#### DATA EXTRACTS ####

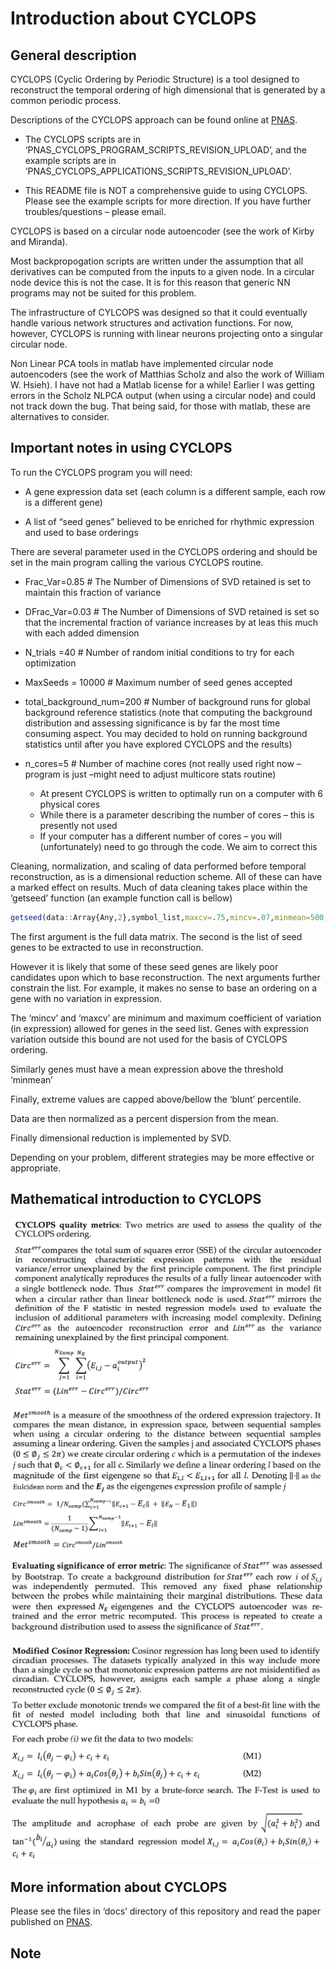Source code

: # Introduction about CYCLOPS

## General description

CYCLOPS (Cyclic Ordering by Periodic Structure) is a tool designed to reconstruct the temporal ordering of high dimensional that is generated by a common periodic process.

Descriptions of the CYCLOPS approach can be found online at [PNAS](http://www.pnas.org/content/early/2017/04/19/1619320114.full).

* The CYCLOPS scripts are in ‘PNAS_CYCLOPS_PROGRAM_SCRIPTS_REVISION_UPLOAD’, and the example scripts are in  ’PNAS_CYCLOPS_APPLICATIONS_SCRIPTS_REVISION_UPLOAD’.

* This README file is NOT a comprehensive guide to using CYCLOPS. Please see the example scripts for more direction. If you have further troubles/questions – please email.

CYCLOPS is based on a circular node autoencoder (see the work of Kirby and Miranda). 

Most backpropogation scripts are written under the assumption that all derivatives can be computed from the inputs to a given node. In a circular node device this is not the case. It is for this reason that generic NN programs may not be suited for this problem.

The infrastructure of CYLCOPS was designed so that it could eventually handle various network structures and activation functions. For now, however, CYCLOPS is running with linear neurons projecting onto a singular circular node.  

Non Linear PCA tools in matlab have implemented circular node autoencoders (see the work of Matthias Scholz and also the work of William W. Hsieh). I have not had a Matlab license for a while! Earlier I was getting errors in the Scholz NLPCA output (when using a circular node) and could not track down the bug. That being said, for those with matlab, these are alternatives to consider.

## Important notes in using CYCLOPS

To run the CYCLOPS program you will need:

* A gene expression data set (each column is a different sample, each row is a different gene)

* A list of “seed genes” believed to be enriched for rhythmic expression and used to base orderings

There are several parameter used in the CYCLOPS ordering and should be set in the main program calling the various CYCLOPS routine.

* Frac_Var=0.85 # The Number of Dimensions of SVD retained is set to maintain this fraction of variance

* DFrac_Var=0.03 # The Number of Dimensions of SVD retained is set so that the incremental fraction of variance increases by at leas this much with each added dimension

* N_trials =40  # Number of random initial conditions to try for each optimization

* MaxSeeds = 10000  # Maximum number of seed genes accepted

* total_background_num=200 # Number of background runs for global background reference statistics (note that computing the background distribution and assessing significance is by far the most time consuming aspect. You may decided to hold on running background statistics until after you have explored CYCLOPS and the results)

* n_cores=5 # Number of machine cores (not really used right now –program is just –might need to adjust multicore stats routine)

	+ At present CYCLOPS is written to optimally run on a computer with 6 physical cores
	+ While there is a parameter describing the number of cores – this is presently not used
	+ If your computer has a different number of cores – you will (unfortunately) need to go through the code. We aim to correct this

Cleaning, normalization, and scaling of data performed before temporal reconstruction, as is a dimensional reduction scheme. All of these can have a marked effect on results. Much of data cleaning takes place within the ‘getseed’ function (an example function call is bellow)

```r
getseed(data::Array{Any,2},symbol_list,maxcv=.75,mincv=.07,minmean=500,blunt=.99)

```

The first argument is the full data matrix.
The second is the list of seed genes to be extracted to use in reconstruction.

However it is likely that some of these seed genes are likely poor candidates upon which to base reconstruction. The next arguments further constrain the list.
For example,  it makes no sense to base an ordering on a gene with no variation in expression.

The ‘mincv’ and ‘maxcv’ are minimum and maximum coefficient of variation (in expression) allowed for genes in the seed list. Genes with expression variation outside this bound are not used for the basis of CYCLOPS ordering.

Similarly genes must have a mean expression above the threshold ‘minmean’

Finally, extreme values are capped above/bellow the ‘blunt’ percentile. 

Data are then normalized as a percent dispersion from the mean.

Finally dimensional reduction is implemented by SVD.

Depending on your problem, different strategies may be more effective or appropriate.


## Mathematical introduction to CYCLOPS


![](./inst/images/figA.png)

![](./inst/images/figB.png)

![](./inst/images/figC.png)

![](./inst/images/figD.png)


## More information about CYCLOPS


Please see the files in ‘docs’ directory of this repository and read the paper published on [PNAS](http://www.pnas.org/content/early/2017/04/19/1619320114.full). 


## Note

####
#### DATA EXTRACTS ####

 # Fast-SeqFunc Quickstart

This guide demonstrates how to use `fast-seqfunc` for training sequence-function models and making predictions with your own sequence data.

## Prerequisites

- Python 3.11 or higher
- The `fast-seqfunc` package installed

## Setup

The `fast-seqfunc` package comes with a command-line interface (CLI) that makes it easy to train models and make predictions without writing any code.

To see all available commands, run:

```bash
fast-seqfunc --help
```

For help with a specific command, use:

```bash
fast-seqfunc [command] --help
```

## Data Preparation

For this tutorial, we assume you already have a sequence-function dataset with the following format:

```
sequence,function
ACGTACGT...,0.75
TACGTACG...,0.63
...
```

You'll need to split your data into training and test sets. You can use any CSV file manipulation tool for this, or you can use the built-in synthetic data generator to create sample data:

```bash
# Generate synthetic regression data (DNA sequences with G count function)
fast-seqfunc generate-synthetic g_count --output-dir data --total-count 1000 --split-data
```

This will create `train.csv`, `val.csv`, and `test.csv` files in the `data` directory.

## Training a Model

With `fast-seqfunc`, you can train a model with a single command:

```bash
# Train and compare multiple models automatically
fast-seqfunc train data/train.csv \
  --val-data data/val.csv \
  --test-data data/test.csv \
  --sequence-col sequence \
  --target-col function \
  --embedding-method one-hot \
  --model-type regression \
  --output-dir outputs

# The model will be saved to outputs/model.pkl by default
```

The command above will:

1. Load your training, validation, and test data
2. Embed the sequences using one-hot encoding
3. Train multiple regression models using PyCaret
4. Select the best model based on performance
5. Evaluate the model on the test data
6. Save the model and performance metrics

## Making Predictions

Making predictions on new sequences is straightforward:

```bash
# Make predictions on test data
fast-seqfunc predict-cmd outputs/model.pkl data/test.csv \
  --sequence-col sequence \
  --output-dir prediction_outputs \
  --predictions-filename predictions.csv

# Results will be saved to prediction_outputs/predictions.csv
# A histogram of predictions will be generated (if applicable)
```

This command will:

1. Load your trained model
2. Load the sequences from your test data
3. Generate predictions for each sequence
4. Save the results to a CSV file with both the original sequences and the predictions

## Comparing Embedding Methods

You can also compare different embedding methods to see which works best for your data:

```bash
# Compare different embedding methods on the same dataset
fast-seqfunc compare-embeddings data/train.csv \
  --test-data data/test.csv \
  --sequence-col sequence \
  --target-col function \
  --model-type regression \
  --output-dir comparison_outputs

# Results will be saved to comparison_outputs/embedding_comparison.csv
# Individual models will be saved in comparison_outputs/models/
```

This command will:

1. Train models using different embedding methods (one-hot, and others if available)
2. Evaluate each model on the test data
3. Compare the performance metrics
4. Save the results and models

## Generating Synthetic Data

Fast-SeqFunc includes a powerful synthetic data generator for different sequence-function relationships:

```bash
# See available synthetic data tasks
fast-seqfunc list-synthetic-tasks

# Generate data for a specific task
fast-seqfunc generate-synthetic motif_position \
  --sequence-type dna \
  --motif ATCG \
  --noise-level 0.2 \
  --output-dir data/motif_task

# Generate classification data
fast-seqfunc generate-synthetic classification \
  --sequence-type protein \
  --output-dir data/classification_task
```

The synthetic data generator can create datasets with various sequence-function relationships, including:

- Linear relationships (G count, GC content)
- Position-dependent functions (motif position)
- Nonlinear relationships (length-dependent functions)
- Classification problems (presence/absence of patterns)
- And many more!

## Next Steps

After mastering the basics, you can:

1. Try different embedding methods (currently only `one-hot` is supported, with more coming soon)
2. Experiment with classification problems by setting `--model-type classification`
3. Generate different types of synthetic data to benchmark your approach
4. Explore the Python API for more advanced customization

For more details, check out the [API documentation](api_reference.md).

####

#### [WHAT THE EXERCISE ASKS]
Scan the records above for the lines holding "## General description" and "The infrastructure of". Transcribe those two and every line between them word for word, and no others.

#### [RESPONSE AREA]
## General description

CYCLOPS (Cyclic Ordering by Periodic Structure) is a tool designed to reconstruct the temporal ordering of high dimensional that is generated by a common periodic process.

Descriptions of the CYCLOPS approach can be found online at [PNAS](http://www.pnas.org/content/early/2017/04/19/1619320114.full).

* The CYCLOPS scripts are in ‘PNAS_CYCLOPS_PROGRAM_SCRIPTS_REVISION_UPLOAD’, and the example scripts are in  ’PNAS_CYCLOPS_APPLICATIONS_SCRIPTS_REVISION_UPLOAD’.

* This README file is NOT a comprehensive guide to using CYCLOPS. Please see the example scripts for more direction. If you have further troubles/questions – please email.

CYCLOPS is based on a circular node autoencoder (see the work of Kirby and Miranda). 

Most backpropogation scripts are written under the assumption that all derivatives can be computed from the inputs to a given node. In a circular node device this is not the case. It is for this reason that generic NN programs may not be suited for this problem.

The infrastructure of CYLCOPS was designed so that it could eventually handle various network structures and activation functions. For now, however, CYCLOPS is running with linear neurons projecting onto a singular circular node.  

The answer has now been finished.